Another high-profile Israeli fugitive is the heiress to the Tesco supermarket empire, Dame Shirley Porter.
The former leader of London’s Westminster Council is currently having the kind of retirement most pensioners can only dream of.
The woman who masterminded the biggest corruption scandal in British political history is living a life of luxury near Tel Aviv.
Dame Shirley was found guilty by a British court last year of trying to gerrymander elections by selling flats intended for the homeless to her supporters.
Ariel Sharon's Israel is harbouring
scores of alleged criminals
She was ordered to pay £27m and the first steps were taken towards freezing her assets.

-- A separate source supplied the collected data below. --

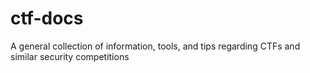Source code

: ctf-docs
========

A general collection of information, tools, and tips regarding CTFs and similar security competitions
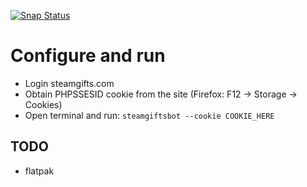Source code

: [![Snap Status](https://build.snapcraft.io/badge/knightpp/steamgifts-bot.svg)](https://build.snapcraft.io/user/knightpp/steamgifts-bot)

# Configure and run
* Login steamgifts.com
* Obtain PHPSSESID cookie from the site (Firefox: F12 -> Storage -> Cookies)
* Open terminal and run: `steamgiftsbot --cookie COOKIE_HERE`


## TODO
* flatpak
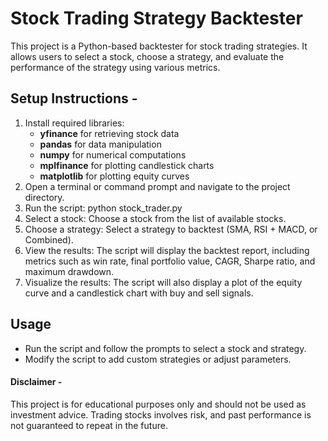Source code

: # **Stock Trading Strategy Backtester**

This project is a Python-based backtester for stock trading strategies. It allows users to select a stock, choose a strategy, and evaluate the performance of the strategy using various 
metrics.

## **Setup Instructions** -
1. Install required libraries:
    - **yfinance** for retrieving stock data
    - **pandas** for data manipulation
    - **numpy** for numerical computations
    - **mplfinance** for plotting candlestick charts
    - **matplotlib** for plotting equity curves
2. Open a terminal or command prompt and navigate to the project directory.
3. Run the script: python stock_trader.py
4. Select a stock: Choose a stock from the list of available stocks.
5. Choose a strategy: Select a strategy to backtest (SMA, RSI + MACD, or Combined).
6. View the results: The script will display the backtest report, including metrics such as win rate, final portfolio value, CAGR, Sharpe ratio, and maximum drawdown.
7. Visualize the results: The script will also display a plot of the equity curve and a candlestick chart with buy and sell signals.

## **Usage**
- Run the script and follow the prompts to select a stock and strategy.
- Modify the script to add custom strategies or adjust parameters.

#### **Disclaimer** -
This project is for educational purposes only and should not be used as investment advice. Trading stocks involves risk, and past performance is not guaranteed to repeat in the future.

Yet despite the combined efforts of the British High Court, law lords, auditors and solicitors, Dame Shirley has not paid a penny of the fine to this day.
Instead, she and her millionaire husband, Sir Leslie, are considered pillars of the Israeli establishment.
But perhaps the most infamous criminals currently being harboured by Israel are the torturers of Lebanon’s Khiam detention camp.
From 1985 until the Israeli withdrawal from Lebanon in 2000, thousands of Lebanese were held in Khiam without trial.
Most of them were brutally tortured - some of them died.
To help secure its hold on Southern Lebanon, Israel armed and financed a Lebanese Christian militia, the South Lebanon Army (SLA).
It was they who provided Khiam's guards and interrogators.
In May 2000 more than 6000 SLA members fled across the border and took refuge in Israel.
Several of these fugitives have since been sentenced to death in absentia by Lebanese courts.
Yet they are now living under Israeli government protection at the expense of the taxpayer.
Many feel Israel's policy of protecting its own citizens despite all evidence against them is the height of hypocrisy.
And as long as fugitives are given protection within its borders, Israeli calls for its enemies to be brought to justice will have a hollow ring.